Stated goal 1: According to the Three Tenors article, who conducted the orchestras at the trio's first concert in Rome?
Stated goal 2: Carry the Three Tenors article forward from its final sentence by writing the next part of its history section.

Document:
+++
The Three Tenors were an operatic singing trio, active during the 1990s and early 2000s, and termed as a supergroup (a title normally reserved for rock and pop groups) consisting of Italian Luciano Pavarotti and Spaniards Plácido Domingo and José Carreras. The trio began their collaboration with a performance at the ancient Baths of Caracalla in Rome, Italy, on 7 July 1990, the eve of the 1990 FIFA World Cup Final, watched by a global television audience of around 800 million. The image of three tenors in formal evening dress singing in a World Cup concert captivated the global audience. The recording of this debut concert became the best-selling classical album of all time and led to additional performances and live albums. They performed to a global television audience at three further World Cup Finals: 1994 in Los Angeles, 1998 in Paris, and 2002 in Yokohama. They also toured other cities around the world, usually performing in stadiums or similar large arenas to huge audiences. They last performed together at an arena in Columbus, Ohio, on 28 September 2003.

The Three Tenors repertoire ranged from opera to Broadway to Neapolitan songs and pop hits. The group's signature songs included "Nessun dorma" from Puccini's opera Turandot, usually sung by Pavarotti, and the ballad "O Sole Mio", which all three tenors typically sang together.

History

Italian producer Mario Dradi, along with German producer Elmar Kruse and British composer and producer Herbert Chappell, conceived the idea of the first concert in 1990 in Rome. It was held to raise money for Carreras's foundation, the José Carreras International Leukemia Foundation. It was also a way for his friends Domingo and Pavarotti to welcome Carreras back into the world of opera after undergoing successful treatment for leukemia. The Three Tenors first performed in a concert for the 1990 FIFA World Cup. Zubin Mehta conducted the orchestra of Maggio Musicale Fiorentino and the orchestra of Teatro dell'Opera di Roma. The performance captivated the global audience. A filmed version of the concert was produced by Herbert Chappell and Gian Carlo Bertelli for Decca and became the highest-selling classical disc in history.
+++
Given information:
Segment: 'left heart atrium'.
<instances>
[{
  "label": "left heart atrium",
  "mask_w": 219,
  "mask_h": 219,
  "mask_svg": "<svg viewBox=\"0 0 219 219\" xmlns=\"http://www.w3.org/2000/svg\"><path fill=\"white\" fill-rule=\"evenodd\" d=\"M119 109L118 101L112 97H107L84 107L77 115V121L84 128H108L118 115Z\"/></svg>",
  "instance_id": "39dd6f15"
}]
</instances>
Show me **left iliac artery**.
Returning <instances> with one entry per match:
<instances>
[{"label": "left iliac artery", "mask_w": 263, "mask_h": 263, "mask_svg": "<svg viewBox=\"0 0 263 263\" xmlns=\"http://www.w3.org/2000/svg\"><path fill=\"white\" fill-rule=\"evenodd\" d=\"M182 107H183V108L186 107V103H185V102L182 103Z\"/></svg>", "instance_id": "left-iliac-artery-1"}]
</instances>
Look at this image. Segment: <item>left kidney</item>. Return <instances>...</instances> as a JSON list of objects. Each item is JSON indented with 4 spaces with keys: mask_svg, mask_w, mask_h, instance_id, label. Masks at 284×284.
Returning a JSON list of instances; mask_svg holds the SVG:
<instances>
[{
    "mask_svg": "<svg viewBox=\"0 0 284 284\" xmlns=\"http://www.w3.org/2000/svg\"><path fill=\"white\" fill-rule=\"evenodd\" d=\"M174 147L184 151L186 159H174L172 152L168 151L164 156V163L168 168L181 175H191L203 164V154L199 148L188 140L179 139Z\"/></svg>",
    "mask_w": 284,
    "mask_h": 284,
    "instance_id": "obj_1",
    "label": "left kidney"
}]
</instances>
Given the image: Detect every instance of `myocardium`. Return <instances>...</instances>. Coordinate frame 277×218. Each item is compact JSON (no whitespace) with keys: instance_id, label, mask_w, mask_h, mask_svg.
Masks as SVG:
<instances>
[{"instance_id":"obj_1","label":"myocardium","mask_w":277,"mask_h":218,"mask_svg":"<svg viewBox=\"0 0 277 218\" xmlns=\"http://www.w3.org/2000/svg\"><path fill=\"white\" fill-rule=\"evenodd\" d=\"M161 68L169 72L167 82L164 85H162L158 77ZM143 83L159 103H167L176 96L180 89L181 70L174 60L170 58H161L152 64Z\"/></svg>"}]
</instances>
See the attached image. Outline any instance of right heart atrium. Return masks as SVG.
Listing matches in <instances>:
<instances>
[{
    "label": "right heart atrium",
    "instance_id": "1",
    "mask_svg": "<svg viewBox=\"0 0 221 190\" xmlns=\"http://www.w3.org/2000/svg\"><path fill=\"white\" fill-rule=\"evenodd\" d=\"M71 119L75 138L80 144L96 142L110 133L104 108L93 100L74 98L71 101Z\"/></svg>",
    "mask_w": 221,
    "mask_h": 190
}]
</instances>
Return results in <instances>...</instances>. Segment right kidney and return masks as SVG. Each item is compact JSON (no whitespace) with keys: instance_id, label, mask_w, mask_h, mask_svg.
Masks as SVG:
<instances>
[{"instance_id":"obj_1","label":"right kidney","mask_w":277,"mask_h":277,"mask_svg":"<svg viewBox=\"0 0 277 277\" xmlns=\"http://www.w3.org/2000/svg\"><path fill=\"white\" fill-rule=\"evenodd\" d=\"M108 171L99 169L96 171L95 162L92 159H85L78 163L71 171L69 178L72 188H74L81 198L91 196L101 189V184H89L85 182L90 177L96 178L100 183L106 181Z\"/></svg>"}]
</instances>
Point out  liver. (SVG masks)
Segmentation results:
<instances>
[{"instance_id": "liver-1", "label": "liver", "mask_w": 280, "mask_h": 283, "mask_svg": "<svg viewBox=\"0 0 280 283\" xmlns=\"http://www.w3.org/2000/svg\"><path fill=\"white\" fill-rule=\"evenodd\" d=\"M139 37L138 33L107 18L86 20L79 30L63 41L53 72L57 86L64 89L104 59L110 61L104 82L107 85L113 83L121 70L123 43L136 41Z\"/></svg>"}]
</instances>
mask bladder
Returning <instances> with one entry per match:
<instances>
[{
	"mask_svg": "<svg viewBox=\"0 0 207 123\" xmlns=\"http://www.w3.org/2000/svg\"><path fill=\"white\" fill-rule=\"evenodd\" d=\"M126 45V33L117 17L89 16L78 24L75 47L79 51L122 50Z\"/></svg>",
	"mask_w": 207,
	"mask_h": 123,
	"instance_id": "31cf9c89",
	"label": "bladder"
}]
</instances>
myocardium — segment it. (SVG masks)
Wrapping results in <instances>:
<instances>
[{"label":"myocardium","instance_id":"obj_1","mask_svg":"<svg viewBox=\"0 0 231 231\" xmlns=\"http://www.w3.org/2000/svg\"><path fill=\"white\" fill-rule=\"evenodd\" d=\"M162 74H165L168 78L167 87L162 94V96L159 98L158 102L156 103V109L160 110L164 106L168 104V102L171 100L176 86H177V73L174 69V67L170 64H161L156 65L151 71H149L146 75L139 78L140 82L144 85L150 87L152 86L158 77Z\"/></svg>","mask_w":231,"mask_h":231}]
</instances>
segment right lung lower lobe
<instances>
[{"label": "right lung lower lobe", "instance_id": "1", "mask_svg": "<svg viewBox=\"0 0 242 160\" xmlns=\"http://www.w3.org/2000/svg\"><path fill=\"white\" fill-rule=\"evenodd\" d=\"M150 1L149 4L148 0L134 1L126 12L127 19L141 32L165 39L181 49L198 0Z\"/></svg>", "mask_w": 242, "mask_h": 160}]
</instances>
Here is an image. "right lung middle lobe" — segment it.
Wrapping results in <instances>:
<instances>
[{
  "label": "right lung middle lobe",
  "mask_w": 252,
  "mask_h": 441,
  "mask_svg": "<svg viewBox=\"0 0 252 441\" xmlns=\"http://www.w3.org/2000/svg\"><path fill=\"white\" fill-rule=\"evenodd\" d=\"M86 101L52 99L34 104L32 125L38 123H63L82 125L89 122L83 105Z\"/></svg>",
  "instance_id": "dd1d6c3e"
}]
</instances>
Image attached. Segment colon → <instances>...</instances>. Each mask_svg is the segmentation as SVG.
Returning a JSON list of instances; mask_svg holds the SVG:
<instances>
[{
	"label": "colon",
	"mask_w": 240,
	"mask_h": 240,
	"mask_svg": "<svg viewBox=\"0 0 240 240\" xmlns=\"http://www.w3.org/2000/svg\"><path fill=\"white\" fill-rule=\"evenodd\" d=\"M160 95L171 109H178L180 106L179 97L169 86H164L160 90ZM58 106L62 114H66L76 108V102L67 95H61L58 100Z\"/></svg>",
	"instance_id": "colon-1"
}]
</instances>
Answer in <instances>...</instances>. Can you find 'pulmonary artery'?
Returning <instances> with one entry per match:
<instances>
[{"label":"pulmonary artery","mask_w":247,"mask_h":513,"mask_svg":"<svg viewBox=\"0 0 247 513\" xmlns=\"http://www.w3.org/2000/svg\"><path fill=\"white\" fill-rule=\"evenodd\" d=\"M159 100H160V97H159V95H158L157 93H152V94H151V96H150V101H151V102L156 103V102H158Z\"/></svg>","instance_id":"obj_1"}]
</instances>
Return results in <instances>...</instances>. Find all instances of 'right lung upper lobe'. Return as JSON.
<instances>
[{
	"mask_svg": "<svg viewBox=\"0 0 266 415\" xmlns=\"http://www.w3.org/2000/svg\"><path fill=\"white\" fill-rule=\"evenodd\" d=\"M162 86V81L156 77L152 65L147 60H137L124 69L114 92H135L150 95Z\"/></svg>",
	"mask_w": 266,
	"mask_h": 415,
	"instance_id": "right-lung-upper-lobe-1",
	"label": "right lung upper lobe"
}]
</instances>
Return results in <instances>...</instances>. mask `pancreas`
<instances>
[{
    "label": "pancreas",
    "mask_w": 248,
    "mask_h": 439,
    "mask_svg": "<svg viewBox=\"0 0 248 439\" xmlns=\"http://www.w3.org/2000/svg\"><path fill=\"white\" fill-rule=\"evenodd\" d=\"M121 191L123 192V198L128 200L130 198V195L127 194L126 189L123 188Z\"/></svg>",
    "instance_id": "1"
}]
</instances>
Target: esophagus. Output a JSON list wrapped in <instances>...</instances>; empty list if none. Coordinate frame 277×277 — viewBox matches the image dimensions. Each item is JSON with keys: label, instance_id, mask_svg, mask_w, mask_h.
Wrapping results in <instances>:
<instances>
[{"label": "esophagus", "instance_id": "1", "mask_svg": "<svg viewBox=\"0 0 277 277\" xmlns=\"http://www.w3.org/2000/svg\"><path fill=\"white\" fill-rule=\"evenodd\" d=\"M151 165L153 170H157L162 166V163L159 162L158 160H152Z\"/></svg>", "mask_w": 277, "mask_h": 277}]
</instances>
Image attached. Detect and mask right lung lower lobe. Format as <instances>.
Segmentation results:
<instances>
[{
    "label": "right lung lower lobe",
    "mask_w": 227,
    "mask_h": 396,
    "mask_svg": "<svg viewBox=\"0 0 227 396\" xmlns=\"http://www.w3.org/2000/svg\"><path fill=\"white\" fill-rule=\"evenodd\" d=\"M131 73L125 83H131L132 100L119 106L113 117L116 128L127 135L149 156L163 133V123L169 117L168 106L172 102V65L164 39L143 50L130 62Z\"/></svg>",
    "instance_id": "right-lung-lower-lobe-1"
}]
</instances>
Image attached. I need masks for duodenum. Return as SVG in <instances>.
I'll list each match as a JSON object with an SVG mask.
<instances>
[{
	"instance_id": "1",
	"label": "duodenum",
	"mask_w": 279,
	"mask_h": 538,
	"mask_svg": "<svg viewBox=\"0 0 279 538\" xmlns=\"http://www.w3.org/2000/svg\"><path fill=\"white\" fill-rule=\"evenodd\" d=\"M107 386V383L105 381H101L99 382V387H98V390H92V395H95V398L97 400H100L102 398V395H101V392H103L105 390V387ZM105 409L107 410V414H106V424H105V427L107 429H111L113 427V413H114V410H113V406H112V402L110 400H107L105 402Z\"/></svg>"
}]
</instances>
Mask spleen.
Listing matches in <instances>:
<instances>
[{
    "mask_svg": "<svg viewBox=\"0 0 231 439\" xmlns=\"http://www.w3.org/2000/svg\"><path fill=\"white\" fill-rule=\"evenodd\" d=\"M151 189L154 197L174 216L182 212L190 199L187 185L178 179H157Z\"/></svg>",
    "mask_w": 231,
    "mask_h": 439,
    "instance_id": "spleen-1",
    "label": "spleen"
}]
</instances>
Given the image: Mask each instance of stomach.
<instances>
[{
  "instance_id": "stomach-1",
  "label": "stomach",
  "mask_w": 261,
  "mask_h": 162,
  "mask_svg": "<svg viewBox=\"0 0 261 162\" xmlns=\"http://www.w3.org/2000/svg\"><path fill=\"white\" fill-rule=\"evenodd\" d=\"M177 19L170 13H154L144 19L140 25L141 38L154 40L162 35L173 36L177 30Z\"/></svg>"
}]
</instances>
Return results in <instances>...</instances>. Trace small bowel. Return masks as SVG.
+++
Task answer 1: Zubin Mehta

Task answer 2:
The three subsequently sang together in concerts produced by Hungarian Tibor Rudas and other producers, at Dodger Stadium in Los Angeles to coincide the final match of the 1994 FIFA World Cup, at the Champ de Mars under the Eiffel Tower during the 1998 FIFA World Cup, and in Yokohama for the 2002 FIFA World Cup. Nearly 50,000 people attended their 1994 concert at Dodger Stadium and Around 1.3 billion viewers worldwide watched it.

Following the big success of the 1990 and 1994 concerts, The Three Tenors opened a world tour of concerts during 1996–1997. In 1996 they performed at Kasumigaoka Stadium in Tokyo, at Wembley Stadium in London, at Ernst Happel Stadion in Vienna, at Giants Stadium outside of New York City, at Ullevi Stadium in Gothenburg, at Olympic Stadium in Munich, at Rheinstadion in Düsseldorf and at BC Place in Vancouver on New Year's Eve. In 1997 concerts followed at the Melbourne Cricket Ground, at Skydome in Toronto, at Pro Player Stadium in Miami and at Camp Nou in Barcelona. The tour was scheduled to end in Houston with a final concert which was eventually canceled due to very low ticket sales. In addition to their 1996–1997 world tour, The Three Tenors also performed two benefit concerts – one in Pavarotti's hometown Modena in the summer of 1997 and one in Domingo's home town Madrid in the following winter – in order to raise money for the rebuilding of the Teatro La Fenice in Venice and the Gran Teatre del Liceu in Barcelona and for the Queen Sofia Foundation.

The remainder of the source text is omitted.